Libya's Information Ministry announced that NATO bombs struck al-Jamahiriyah TV's Tripoli offices during a Monday daylight raid. Little wonder: Libyan state television has for months broadcast calls for towns to be "cleansed" of rebels.

"NATO has clearly hit what it was aiming at," tweets al-Jazeera reporter Cal Perry. The station appears to be accessible on the Internet, but its "signal is cracking from #Tripoli."

Indeed, the website of Gadhafi's televised propaganda apparatus is still online, offering videos that showcase a "speech of defiance" from the dictator and features on the "grand popular celebrations" in favor of his 38-year rule. There's even an English language adjunct, so Gadhafi's international messages don't get garbled by Google Translate.

If anything, it's curious that NATO refrained from targeting Gadhafi TV during the first two months of the war. A grassroots petition hosted at Change.org back in March urged the Mideast satellite provider Nilesat to stop hosting regime propaganda, calling the broadcasts a tool to incite violence against civilians. More recently, it's been a tool to embarrass Gadhafi's foreign enemies, proudly displaying a visit from South African President Jacob Zuma and even a message of support from Cynthia McKinney, the left-wing former congresswoman.

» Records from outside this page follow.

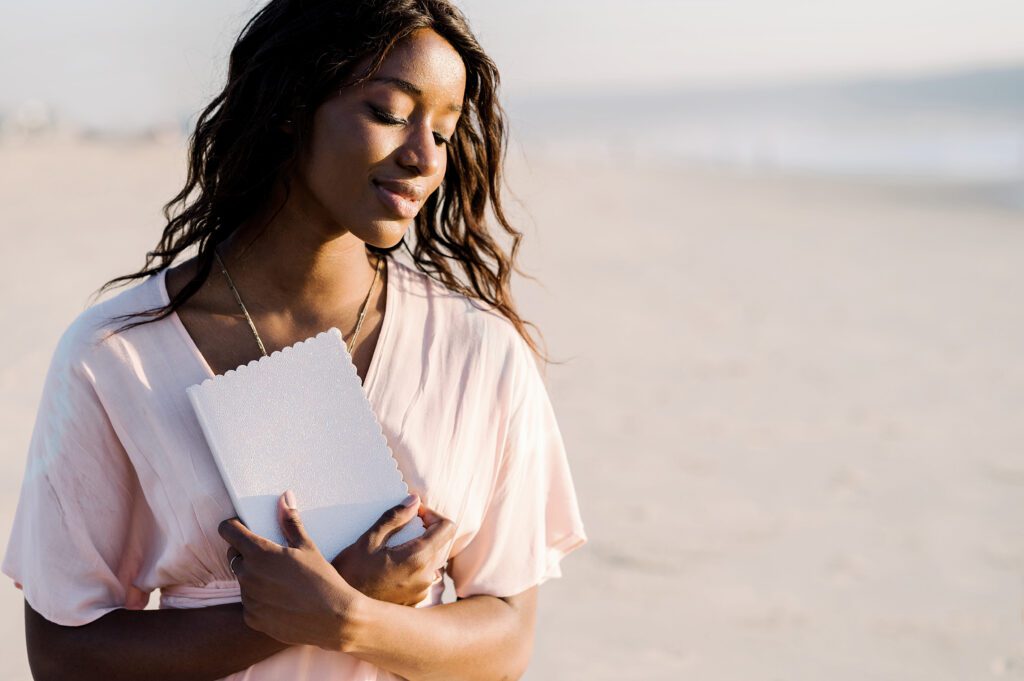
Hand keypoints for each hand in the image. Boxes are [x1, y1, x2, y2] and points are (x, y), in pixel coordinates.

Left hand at [218, 491, 364, 650]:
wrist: (334, 618)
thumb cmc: (322, 579)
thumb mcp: (308, 546)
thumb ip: (290, 522)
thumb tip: (285, 497)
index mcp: (259, 553)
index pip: (228, 531)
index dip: (233, 526)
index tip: (241, 526)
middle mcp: (248, 575)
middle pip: (233, 555)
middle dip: (245, 551)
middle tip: (269, 555)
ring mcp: (248, 599)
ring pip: (243, 579)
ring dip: (254, 576)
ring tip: (280, 580)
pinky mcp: (252, 618)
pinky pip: (249, 602)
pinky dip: (259, 598)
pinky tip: (281, 599)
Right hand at [331, 494, 456, 605]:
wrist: (341, 611)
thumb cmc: (351, 573)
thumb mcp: (368, 540)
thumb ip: (394, 518)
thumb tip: (415, 501)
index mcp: (417, 558)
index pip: (447, 528)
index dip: (433, 515)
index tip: (414, 514)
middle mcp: (426, 576)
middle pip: (441, 543)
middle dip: (426, 530)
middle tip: (402, 528)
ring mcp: (422, 590)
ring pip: (433, 560)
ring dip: (420, 549)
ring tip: (395, 547)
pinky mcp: (416, 600)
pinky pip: (424, 576)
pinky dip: (415, 566)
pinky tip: (392, 566)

And NATO has only expanded its air campaign to more aggressively target Gadhafi's rule. French and British attack helicopters launched their first missions in Libya, hitting regime forces in Brega over the weekend. On Sunday, NATO announced "intensive and sustained strikes" against "command and control centers, a number of military support facilities and anti-aircraft weapon sites" in the capitol of Tripoli.

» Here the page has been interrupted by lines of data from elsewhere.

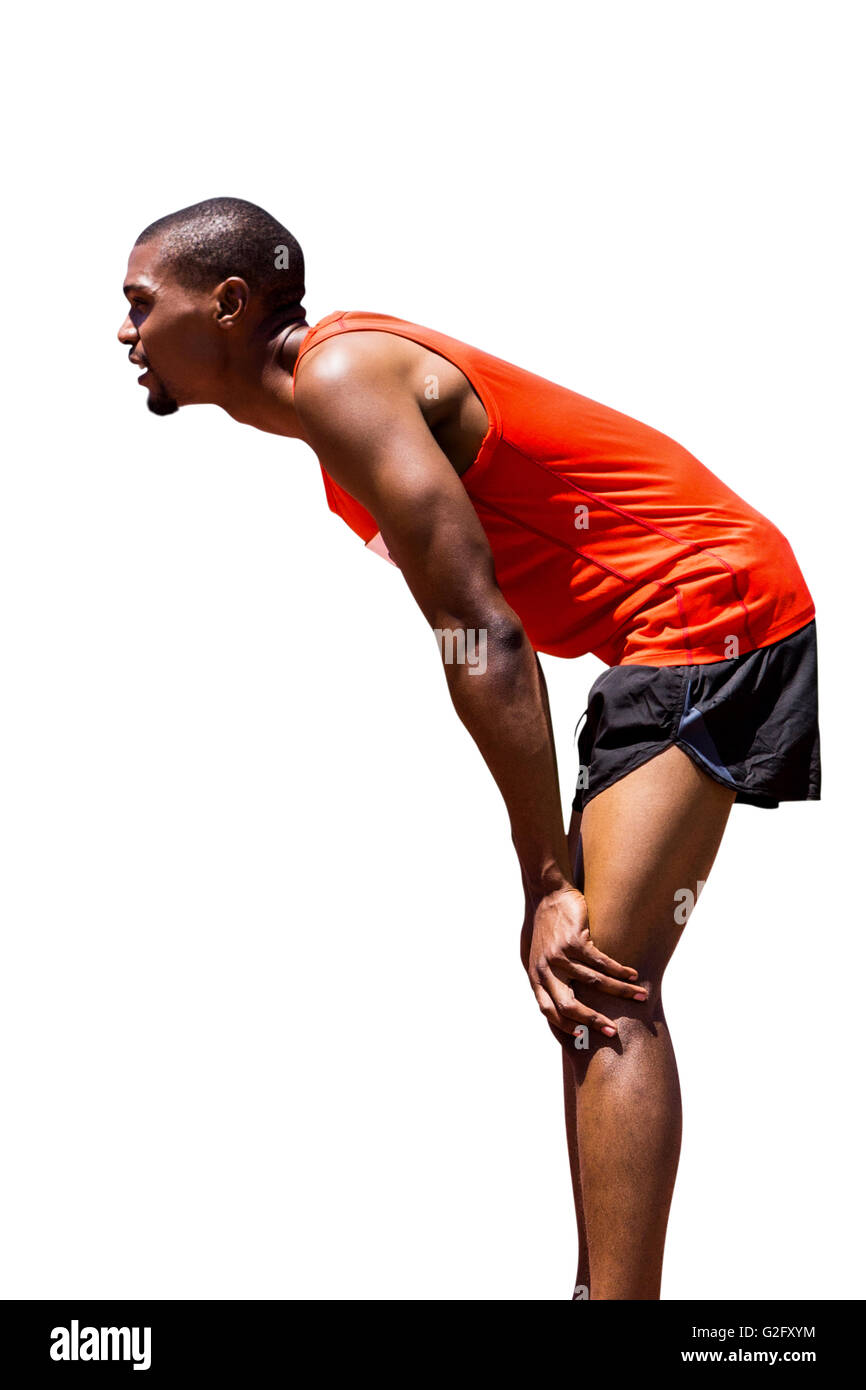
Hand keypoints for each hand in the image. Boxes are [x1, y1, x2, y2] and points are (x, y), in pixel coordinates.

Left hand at [525, 886, 646, 1037]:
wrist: (546, 893)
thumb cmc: (545, 926)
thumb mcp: (538, 955)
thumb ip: (547, 978)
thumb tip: (561, 1002)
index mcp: (535, 977)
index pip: (548, 1011)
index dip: (566, 1027)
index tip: (585, 1038)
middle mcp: (545, 969)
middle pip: (568, 1006)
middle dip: (593, 1021)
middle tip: (613, 1031)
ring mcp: (559, 956)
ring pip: (593, 982)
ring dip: (620, 992)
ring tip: (640, 997)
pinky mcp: (574, 941)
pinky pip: (602, 962)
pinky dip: (620, 971)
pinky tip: (633, 975)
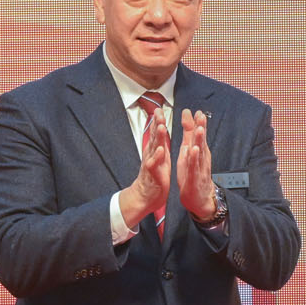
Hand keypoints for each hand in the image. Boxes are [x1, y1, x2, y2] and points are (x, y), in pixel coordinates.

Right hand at [119, 111, 169, 226]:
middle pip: (154, 137)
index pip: (157, 134)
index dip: (158, 121)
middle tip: (159, 111)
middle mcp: (152, 155)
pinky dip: (158, 158)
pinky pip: (155, 165)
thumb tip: (159, 130)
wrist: (144, 196)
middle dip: (157, 124)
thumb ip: (159, 144)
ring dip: (157, 137)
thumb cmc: (154, 177)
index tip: (160, 108)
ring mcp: (151, 164)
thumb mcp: (159, 158)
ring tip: (161, 126)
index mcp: (156, 151)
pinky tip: (161, 150)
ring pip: (154, 149)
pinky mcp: (153, 175)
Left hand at [176, 109, 218, 221]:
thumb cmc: (193, 174)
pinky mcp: (194, 178)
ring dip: (200, 141)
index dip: (196, 123)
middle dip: (201, 128)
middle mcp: (201, 158)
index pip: (197, 135)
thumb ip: (190, 138)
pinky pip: (194, 167)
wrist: (200, 198)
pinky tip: (194, 151)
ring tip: (199, 129)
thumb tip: (191, 122)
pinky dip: (194, 159)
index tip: (195, 110)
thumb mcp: (189, 154)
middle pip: (201, 141)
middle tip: (201, 115)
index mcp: (197, 151)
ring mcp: (199, 168)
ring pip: (200, 152)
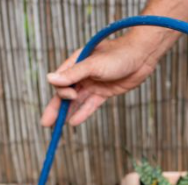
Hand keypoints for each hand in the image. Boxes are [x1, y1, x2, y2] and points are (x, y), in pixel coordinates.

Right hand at [40, 33, 160, 126]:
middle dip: (55, 108)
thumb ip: (72, 74)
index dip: (61, 91)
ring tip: (57, 127)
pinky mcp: (104, 92)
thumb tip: (49, 79)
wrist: (142, 56)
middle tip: (45, 124)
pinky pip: (91, 104)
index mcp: (76, 62)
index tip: (71, 95)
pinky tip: (74, 122)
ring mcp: (93, 83)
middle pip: (65, 93)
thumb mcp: (93, 65)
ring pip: (77, 101)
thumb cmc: (118, 55)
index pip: (61, 81)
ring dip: (67, 112)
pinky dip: (83, 113)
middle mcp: (82, 73)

Lt. General Charles Bouchard, the commander of NATO forces in Libya, called those targets "vital" and the "hub of Gadhafi's command network." During a Monday press conference, the NATO secretary-general, Anders Fogh Rasmussen, boasted, "we have damaged or destroyed almost 1800 legitimate military targets" so far, and the alliance has agreed to continue the war for another 90 days, despite unease from the U.S. Congress.

The rebels' campaign on the ground seems to have regained some momentum. Rebels drove regime forces out of a mountain town 60 miles southwest of Tripoli on Monday. But the air and sea campaigns, provided by NATO, have now entered their 78th day – tying the length of the 1999 Kosovo war, all without using NATO boots on the ground. (Well, not counting the intelligence folks.) Gadhafi may not be able to change the channel. But he's also digging in for an even longer fight.